Aim of the exercise
Check every line of the material below, and show those that contain "controller".

***** Recorded information

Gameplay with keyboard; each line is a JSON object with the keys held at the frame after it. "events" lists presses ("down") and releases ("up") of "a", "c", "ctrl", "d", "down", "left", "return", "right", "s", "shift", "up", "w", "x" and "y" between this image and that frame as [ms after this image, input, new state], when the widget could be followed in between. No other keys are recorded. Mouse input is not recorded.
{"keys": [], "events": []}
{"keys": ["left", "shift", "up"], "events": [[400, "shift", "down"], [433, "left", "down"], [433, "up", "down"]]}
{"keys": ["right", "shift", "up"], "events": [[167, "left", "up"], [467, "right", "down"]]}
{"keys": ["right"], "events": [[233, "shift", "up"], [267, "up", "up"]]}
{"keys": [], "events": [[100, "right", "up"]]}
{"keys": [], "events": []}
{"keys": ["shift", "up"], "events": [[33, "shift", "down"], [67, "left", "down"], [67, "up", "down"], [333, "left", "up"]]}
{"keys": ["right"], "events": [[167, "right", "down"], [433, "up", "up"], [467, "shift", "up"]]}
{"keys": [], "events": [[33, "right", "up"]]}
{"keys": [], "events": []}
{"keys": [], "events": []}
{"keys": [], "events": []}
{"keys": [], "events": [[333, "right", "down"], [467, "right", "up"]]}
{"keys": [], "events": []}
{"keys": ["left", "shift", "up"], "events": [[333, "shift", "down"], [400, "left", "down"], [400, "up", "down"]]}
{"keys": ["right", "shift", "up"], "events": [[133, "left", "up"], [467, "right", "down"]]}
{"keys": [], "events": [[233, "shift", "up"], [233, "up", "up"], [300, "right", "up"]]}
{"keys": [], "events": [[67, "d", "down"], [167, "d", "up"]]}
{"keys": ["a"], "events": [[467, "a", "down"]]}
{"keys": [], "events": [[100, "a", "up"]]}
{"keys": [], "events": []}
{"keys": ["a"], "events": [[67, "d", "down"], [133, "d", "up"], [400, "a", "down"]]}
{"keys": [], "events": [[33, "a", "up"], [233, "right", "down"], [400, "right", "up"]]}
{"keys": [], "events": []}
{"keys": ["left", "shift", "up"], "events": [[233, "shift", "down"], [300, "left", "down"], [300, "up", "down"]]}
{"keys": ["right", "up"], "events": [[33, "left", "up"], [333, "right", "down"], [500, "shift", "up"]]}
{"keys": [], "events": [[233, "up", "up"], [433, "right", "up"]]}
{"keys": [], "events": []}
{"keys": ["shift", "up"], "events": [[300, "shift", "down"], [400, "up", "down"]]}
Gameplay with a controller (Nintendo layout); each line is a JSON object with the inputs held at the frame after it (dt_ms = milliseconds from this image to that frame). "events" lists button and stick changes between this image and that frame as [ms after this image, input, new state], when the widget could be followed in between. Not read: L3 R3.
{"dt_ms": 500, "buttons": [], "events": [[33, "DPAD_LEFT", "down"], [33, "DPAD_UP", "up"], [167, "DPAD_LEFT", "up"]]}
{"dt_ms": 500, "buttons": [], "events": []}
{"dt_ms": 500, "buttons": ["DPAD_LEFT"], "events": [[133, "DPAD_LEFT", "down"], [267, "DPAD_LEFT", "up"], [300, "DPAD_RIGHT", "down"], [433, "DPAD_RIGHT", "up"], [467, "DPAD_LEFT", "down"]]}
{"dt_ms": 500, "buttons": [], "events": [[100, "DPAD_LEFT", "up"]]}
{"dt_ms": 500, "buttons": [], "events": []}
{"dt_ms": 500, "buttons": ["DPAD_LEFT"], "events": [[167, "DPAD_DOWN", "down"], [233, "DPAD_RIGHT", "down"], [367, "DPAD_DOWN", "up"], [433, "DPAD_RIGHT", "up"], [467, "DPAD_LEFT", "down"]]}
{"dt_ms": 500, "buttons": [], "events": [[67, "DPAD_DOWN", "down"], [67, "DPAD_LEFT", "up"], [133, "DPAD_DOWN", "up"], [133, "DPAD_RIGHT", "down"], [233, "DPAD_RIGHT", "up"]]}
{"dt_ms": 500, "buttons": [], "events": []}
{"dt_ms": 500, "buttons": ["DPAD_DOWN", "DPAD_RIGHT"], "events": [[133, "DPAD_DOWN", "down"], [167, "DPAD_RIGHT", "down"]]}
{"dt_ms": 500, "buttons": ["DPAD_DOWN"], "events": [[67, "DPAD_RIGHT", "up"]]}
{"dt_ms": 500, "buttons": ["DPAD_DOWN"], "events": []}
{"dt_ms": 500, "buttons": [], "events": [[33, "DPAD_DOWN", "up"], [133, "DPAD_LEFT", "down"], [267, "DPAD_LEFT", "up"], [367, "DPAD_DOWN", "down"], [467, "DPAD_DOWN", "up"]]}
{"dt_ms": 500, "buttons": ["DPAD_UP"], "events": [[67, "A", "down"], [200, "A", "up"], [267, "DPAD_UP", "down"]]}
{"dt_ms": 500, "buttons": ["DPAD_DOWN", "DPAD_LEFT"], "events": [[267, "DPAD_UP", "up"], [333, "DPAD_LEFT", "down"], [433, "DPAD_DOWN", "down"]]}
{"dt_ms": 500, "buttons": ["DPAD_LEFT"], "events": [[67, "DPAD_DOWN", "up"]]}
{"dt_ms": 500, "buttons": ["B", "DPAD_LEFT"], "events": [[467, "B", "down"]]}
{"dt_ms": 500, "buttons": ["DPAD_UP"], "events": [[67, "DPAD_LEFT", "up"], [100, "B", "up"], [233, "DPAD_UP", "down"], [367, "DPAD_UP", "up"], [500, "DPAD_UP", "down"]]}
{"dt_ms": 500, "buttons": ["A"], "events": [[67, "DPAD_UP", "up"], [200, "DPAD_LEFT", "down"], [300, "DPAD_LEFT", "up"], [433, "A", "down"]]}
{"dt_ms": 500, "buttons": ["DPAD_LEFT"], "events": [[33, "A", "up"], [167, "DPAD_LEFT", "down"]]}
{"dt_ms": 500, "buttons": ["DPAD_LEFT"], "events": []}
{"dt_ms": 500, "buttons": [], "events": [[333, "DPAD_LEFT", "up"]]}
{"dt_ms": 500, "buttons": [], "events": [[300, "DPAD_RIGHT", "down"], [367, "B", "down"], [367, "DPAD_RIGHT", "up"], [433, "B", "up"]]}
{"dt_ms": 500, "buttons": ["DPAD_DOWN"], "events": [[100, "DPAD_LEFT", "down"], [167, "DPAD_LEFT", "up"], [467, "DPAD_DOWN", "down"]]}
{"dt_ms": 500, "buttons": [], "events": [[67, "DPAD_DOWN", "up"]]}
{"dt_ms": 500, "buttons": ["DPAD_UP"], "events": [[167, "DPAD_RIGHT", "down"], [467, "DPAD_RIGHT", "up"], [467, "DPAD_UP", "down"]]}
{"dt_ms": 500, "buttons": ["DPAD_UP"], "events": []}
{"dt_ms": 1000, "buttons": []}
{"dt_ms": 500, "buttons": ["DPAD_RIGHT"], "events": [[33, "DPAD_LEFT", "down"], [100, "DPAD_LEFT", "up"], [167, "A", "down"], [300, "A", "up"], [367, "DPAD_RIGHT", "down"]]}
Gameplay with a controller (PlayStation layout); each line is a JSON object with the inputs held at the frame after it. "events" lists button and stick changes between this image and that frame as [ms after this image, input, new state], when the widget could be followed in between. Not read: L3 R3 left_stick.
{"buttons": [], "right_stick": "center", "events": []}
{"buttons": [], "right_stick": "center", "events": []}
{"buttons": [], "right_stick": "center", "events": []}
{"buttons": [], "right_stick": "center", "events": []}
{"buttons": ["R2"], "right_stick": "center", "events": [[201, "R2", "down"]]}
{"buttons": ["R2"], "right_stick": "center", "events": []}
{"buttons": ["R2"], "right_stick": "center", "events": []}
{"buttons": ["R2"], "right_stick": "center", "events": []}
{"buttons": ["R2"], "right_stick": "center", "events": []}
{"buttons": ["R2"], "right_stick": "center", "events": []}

**********

Response area
Gameplay with a controller (Nintendo layout); each line is a JSON object with the inputs held at the frame after it (dt_ms = milliseconds from this image to that frame). "events" lists button and stick changes between this image and that frame as [ms after this image, input, new state], when the widget could be followed in between. Not read: L3 R3.
Gameplay with a controller (PlayStation layout); each line is a JSON object with the inputs held at the frame after it. "events" lists button and stick changes between this image and that frame as [ms after this image, input, new state], when the widget could be followed in between. Not read: L3 R3 left_stick.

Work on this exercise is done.